-- EXTRACTO --
******
Reconozcamos en este punto la iniciativa del
Espíritu Santo y la eficiencia determinante de sus dones en el principio mismo
de la vida cristiana y no sólo en su vértice. «Nadie puede venir a mí, si el
Padre que me ha enviado no lo atrae» (Jn 6,44).
San Francisco, como todo otro santo, como todo
simple cristiano que quiere orar y observar el Evangelio, es deudor del
Espíritu Santo, ha recibido del Espíritu Santo la capacidad de orar y de amar
al Señor.
La oración de san Francisco es inconcebible
sin los dones del Espíritu Santo: precisamente, en el florecimiento maravilloso
de estos dones es donde se desarrolla y se irradia en la Iglesia. En esta línea
se inserta un fragmento de la Carta a los Fieles, que quita un velo a la
intimidad mística de Francisco con la santísima Trinidad:
«Y sobre todos ellos y ellas, mientras tales
cosas hagan y perseveren hasta el fin, descansará el Espíritu del Señor y hará
en ellos habitación y morada. Y serán hijos del Padre celestial, cuyas obras
hacen. Y son esposos, hermanos y madres de nuestro Señor Jesucristo. Somos esposos
cuando el alma fiel se une a Jesucristo por el Espíritu Santo. Somos hermanos
cuando cumplimos la voluntad de su Padre que está en el cielo. Somos madres
cuando lo llevamos en el corazón y en nuestro cuerpo por el amor y la
conciencia pura y sincera; lo damos a luz por la operación santa, que debe
alumbrar a los otros para ejemplo suyo.
»¡Oh, cuán glorioso y santo y grande es tener
un Padre en el cielo! ¡Oh, cuán santo, consolador, hermoso y admirable, tener
un Esposo! ¡Oh, cuán santo y cuán querido, agradable, humilde, pacífico, dulce
y amable y deseable sobre toda cosa, tener un tal Hermano e Hijo, que dio su
vida por sus ovejas y oró al Padre por nosotros diciendo: Padre santo, protege
a los que me has confiado» (2CtaF 48-56).
Se advierte aquí la incandescencia de una fe
encendida en el ardor de la contemplación y en el heroísmo de una vida toda
evangélica. Francisco está completamente prendido, poseído por Cristo Jesús, y
canta la alegría de la comunión de vida con la santísima Trinidad, que mora en
el fiel bautizado. El punto de encuentro del hombre con Dios es siempre Cristo;
y el Espíritu Santo es el vínculo que crea las relaciones vitales, inefables,
de hermanos, esposos y madres.
******
-- SECCIÓN DE DATOS --
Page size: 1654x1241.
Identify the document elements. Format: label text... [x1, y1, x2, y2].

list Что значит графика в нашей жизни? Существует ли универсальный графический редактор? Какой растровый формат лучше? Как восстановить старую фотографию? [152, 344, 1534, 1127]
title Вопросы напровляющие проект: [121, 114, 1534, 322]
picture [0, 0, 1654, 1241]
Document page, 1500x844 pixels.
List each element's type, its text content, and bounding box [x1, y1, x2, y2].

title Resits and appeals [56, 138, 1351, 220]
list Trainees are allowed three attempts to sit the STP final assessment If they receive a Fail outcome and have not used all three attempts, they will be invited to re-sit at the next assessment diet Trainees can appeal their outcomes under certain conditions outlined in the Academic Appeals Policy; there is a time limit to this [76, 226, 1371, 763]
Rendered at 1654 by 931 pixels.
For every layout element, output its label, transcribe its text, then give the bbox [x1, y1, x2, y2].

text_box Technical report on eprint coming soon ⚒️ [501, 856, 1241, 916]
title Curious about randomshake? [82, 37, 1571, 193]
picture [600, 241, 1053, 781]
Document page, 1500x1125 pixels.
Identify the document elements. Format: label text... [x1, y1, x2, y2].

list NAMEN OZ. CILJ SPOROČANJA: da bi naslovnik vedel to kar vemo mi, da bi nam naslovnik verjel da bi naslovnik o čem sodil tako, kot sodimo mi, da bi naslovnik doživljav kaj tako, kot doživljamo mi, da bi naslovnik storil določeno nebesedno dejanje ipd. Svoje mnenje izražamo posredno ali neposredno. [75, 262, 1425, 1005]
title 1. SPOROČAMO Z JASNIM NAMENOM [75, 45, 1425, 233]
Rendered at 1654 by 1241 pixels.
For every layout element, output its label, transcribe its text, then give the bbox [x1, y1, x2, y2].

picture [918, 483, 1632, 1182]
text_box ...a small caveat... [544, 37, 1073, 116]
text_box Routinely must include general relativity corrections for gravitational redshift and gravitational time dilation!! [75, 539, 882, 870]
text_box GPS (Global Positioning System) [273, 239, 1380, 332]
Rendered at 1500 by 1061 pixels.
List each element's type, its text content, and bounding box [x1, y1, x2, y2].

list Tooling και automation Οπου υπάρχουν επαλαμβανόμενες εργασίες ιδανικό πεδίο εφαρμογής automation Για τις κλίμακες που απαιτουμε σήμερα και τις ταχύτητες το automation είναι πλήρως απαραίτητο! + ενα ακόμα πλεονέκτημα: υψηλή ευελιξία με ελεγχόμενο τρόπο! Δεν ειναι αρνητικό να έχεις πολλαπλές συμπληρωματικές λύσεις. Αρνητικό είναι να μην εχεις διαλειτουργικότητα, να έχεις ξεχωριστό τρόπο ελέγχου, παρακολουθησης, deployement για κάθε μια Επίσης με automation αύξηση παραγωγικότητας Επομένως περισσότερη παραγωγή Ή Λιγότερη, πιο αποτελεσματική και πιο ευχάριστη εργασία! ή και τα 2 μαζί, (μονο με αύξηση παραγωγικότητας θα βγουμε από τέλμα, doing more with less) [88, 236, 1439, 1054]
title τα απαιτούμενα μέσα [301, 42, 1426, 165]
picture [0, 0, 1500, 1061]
******
-- CONSIGNA --
Resume el extracto en dos oraciones, por favor.

-- SOLUCIÓN --
San Francisco, como todo cristiano, ha recibido del Espíritu Santo la capacidad de orar y de amar al Señor, y su oración es inconcebible sin los dones del Espíritu. Un pasaje de la Carta a los Fieles revela su intimidad mística con la santísima Trinidad al llamar a los fieles esposos, hermanos y madres de Jesucristo; Cristo es siempre el punto de encuentro del hombre con Dios, y el Espíritu Santo es el vínculo que crea esas relaciones.